» Source document

There was a huge, fantastically crooked oak tree growing near where I grew up. It was down by the lake, just a couple minutes walk from our house. Half of the tree sprawled upwards in a somewhat normal fashion, but the other half cantilevered far over the waters of the lake where I would sometimes sit and watch the ducks and the sailboats. One early morning, I was up in the tree with my sister and she had one of the tree’s acorns squeezed in her hand. She held it out to me and proclaimed, “there’s a whole oak tree hidden inside this!” Imagining that this could be so left such a big impression on that I can still visually recreate the whole scene in my memory, down to the half dozen little round band-aids all over her long, skinny legs.
I’ve never looked at any seed or nut since without some type of appreciation for all the potential held in that modest little package. A couple of years ago I was baking some pumpkins and as I scraped out the seeds and remembering my sister, I thought, surely I could make something useful with these. Thus began the process, about a year’s worth, of experimenting with seeds to see if I could extract the healing goodness out of them in a way that didn’t compromise their nutritional profile.
Eventually, in working with the seeds, the process I ended up with created a thick, cinnamon colored gel that was a wee bit grainy. The seeds I chose were red clover, barley, carrot, pumpkin, chia, hemp, black cumin and amaranth; you could just tell this was really potent stuff. The resulting solution was not so different from the other gelatinous concentrate that we make from seaweed. Using nori, bladderwrack, kelp, wakame and dulse, we slow cook these sea vegetables all day until it’s thick and gooey. I experimented with adding these two gels along with the scraped gel from aloe leaves to see if they would mix well and have a good texture. Since it was a bit thick, I thinned it some with an extract made from the reishi, chaga and mesima mushrooms and the hydrosol of rosemary. So far so good; it blended wonderfully and everyone here concurred – it was delightful to rub this seed gel into the skin.
There was only one problem. What was it good for? I had never created a product backwards like this. I usually have a very clear aim in creating our formulations and with this new seed gel, I had no idea what the therapeutic value on the complexion would be. It was decided to enlist a group of field testers. We put out the word to our community and over 60 friends and faithful customers volunteered to use the seed gel on their face every day for 3 months. They would get a bunch of free product for their efforts and in return they promised to give us a detailed account of their experience.
The reports we started getting back were very helpful and highly informative; we made charts and spreadsheets to track it all. Overall, the seed gel demonstrated that it helped draw out impurities and unclog pores while removing excess oils. It also seemed to tighten the skin giving a more noticeable glow. A good percentage of participants said the seed gel minimized pore appearance. It wasn’t hard to determine that this product most assuredly could be a mask. And since it was light and comfortable, it would work perfectly as a mask, especially since Grateful Body does not believe in any type of aggressive exfoliating.

» Required actions
a: Edit a passage of the seed gel essay, beginning at the words that have "I’ve never looked" and stopping after "their nutritional profile.", and replace "pumpkins" with "squash".
b: In the seed gel essay, why did the makers enlist a group of field testers?
The listing here comes from a separate source, not from the seed gel essay.

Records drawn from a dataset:
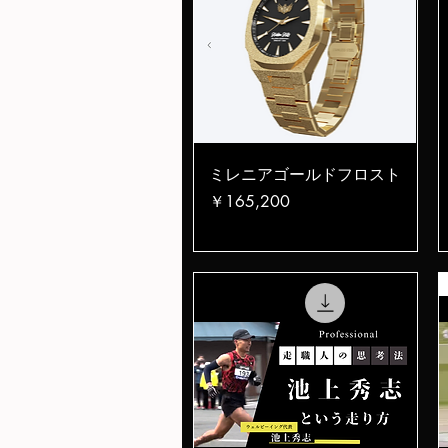
クイックビュー
ミレニアゴールドフロスト
価格
￥165,200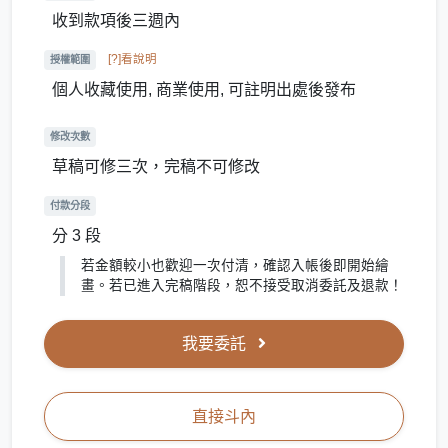
收到款項後三週內
[?]看說明
授權範圍
個人收藏使用, 商業使用, 可註明出處後發布
修改次數
草稿可修三次，完稿不可修改
付款分段
分 3 段
若金額較小也歡迎一次付清，確認入帳後即開始繪
畫。若已進入完稿階段，恕不接受取消委託及退款！
我要委託
直接斗內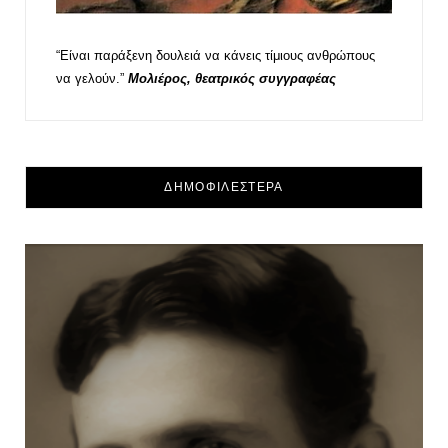
“Είναι παράξενη δουλειά να κάνεις τίμιους ανθρώπους
να γελούν.”
Μολιέρος, θεατρικός συγγραφέας
ΔΗΜΟΦΙΛΕΣΤΕΡΑ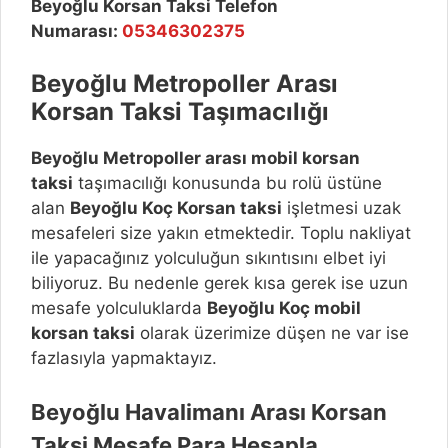
Beyoğlu Korsan Taksi Telefon
Numarası:
05346302375
Beyoğlu
Metropoller Arası
Korsan Taksi Taşımacılığı
Beyoğlu
Metropoller arası mobil korsan
taksi
taşımacılığı konusunda bu rolü üstüne
alan
Beyoğlu
Koç Korsan taksi
işletmesi uzak
mesafeleri size yakın etmektedir. Toplu nakliyat
ile yapacağınız yolculuğun sıkıntısını elbet iyi
biliyoruz. Bu nedenle gerek kısa gerek ise uzun
mesafe yolculuklarda
Beyoğlu
Koç mobil
korsan taksi
olarak üzerimize düşen ne var ise
fazlasıyla yapmaktayız.
Beyoğlu
Havalimanı Arası Korsan
Taksi Mesafe Para Hesapla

» Answers per task
a:
I’ve never looked at any seed or nut since without some type of appreciation for all the potential held in that modest little package. A couple of years ago I was baking some squash and as I scraped out the seeds and remembering my sister, I thought, surely I could make something useful with these. Thus began the process, about a year’s worth, of experimenting with seeds to see if I could extract the healing goodness out of them in a way that didn’t compromise their nutritional profile.

b: They had made the seed gel backwards, without their usual clear aim, and had no idea what therapeutic value it would have on the complexion.